• _QUOTED PASSAGE_
Each vector is an array of n floats that represent a location of a thing in an n-dimensional space. The idea of learning an embedding is that you have some learning process that will put items that are similar into similar parts of that vector space.

The vectors don’t necessarily need to represent words and the model that produces them doesn’t necessarily to be a language model.

For example, embeddings are widely used to generate recommendations. Say you have a dataset of users clicking on products on a website. You could assume that products that get clicked in the same session are probably similar and use that dataset to learn an embedding for products. This would give you vector representing each product. When you want to generate recommendations for a product, you take the vector for that product and then search through the set of all product vectors to find those that are closest to it in the vector space.
aidanf
·3 tahun yang lalu·discuss
I’ve worked on e-commerce recs. Typically you would represent each product with a vector. Then finding similar products becomes a nearest-neighbour search over these vectors. Depending on your use-case it’s feasible now to do this search in the db using pgvector, or using something like solr/elastic which both support vector search in recent releases. You could also use something like faiss or one of the many nearest-neighbour libraries or dedicated vector search engines. (Since you are working with Elixir, you might find ExFaiss interesting [1][2][3]).

• _EXCERPTED DATA_
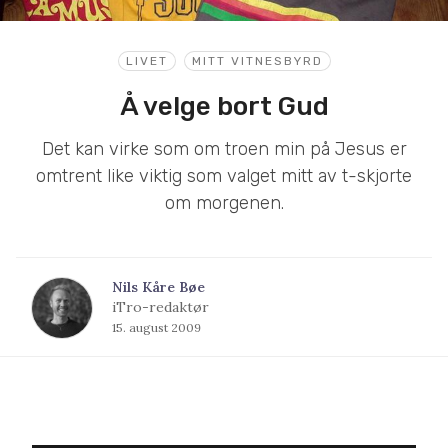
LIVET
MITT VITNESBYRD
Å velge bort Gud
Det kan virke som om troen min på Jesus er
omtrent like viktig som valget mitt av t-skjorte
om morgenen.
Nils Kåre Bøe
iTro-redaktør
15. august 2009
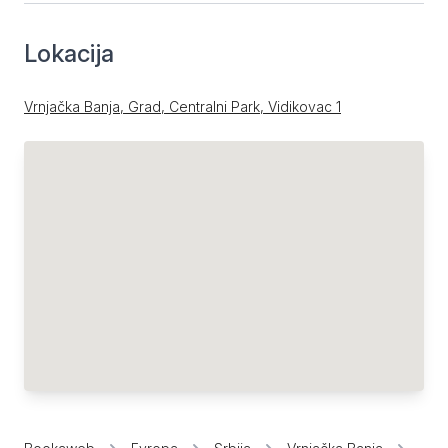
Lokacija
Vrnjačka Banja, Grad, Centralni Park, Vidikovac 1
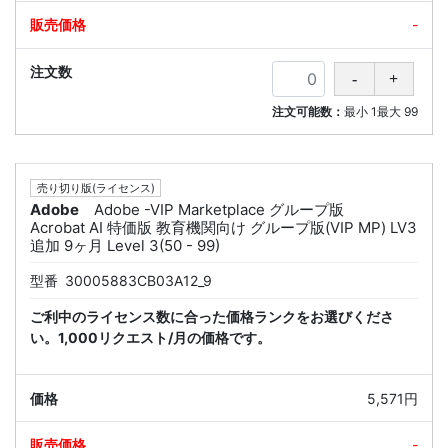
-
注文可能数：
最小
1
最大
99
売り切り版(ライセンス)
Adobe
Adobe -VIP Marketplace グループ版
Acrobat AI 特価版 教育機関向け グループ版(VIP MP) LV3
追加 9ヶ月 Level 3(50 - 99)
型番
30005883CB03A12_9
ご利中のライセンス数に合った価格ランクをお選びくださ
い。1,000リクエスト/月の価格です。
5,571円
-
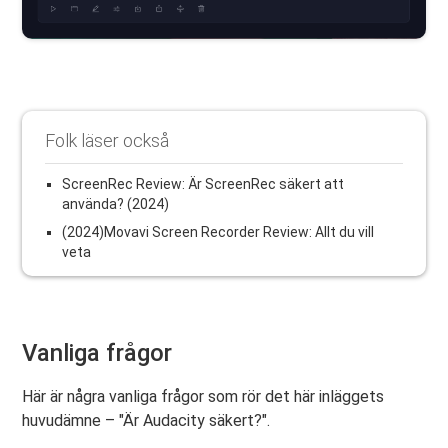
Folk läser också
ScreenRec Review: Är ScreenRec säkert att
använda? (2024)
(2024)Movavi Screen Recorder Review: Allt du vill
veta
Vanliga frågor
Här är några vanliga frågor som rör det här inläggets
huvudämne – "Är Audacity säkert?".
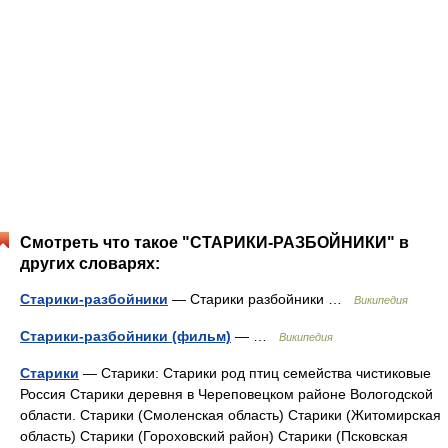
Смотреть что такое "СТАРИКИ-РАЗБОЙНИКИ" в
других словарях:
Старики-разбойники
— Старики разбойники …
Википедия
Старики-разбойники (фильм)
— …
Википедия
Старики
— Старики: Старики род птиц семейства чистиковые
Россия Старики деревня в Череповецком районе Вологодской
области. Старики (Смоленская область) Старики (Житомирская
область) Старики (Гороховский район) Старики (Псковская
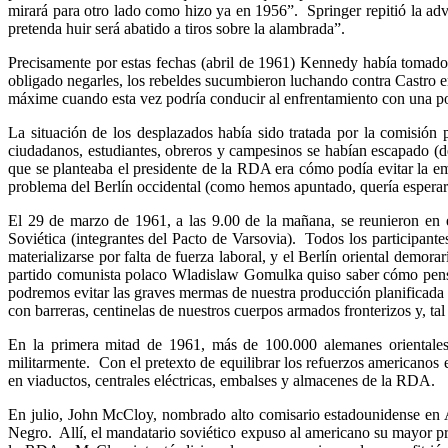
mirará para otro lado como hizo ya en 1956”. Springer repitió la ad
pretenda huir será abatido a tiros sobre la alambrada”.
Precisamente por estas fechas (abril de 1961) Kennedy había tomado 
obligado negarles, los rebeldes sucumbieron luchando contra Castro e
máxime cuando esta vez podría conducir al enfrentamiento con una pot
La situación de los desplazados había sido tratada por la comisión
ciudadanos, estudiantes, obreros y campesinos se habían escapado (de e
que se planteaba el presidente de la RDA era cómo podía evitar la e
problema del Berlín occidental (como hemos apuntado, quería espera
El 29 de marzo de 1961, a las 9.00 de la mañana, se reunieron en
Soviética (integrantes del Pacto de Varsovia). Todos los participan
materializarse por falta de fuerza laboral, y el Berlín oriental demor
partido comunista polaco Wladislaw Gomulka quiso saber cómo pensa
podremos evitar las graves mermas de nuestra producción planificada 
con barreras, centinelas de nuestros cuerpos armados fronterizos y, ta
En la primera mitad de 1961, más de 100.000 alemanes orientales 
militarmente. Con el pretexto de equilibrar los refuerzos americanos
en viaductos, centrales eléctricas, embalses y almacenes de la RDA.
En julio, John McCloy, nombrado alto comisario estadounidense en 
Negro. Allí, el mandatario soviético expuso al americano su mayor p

...

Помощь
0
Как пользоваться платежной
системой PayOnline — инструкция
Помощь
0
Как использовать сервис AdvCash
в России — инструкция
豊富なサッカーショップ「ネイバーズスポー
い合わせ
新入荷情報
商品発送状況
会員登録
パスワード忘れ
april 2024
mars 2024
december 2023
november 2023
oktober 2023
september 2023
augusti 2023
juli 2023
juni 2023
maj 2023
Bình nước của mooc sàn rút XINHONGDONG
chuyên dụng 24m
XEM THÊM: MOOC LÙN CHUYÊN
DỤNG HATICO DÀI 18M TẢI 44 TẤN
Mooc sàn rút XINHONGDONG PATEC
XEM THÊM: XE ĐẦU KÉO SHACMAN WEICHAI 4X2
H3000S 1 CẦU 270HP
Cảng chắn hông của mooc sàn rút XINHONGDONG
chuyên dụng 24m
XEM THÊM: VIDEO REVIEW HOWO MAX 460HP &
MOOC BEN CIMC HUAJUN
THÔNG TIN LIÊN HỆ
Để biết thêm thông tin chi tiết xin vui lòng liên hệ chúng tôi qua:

• _ACTIVITY 1_
Name every specific software tool that the passage on embeddings above mentions for running a vector or nearest-neighbour search.
• _ACTIVITY 2_
Carry on the passage about embeddings and vector search, starting after its final sentence.

• _RESPONSE AREA 1_
pgvector, solr, elastic, faiss, ExFaiss

• _RESPONSE AREA 2_
But I would say that for recommendations, searching the vectors is the easy part. The main work in getting good recommendations is generating a good set of product vectors in the first place. The quality of the recommendations is directly related how you generate the vectors. You could use one of the many open-source language models to generate vectors, but typically that approach isn’t very good for product recommendations. It will just give you items that are textually similar, and this usually doesn’t give good product recommendations.

To get good product recommendations you’d probably want to build a custom embedding that captures some notion of product similarity during training using some signals you get from user behaviour. E.g. things like products clicked in the same session, or added to cart at the same time, gives a signal on product similarity that you can use to train a product embedding for recommendations.

This is a bit more involved, but the main work is in generating the training data. Once you have that you can use open source tools such as fasttext [4] to learn the embedding and output the product vectors. (Or if you want to void training your own embedding, I’d guess that there are services that will take your interaction data and generate product vectors from them, but I’m not familiar with any).

[1] https://github.com/elixir-nx/ex_faiss

[2] https://dockyard.com/blog/2023/01/04/search-and-clustering-w...

[3] https://dockyard.com/blog/2023/01/11/semantic-search-with-ph...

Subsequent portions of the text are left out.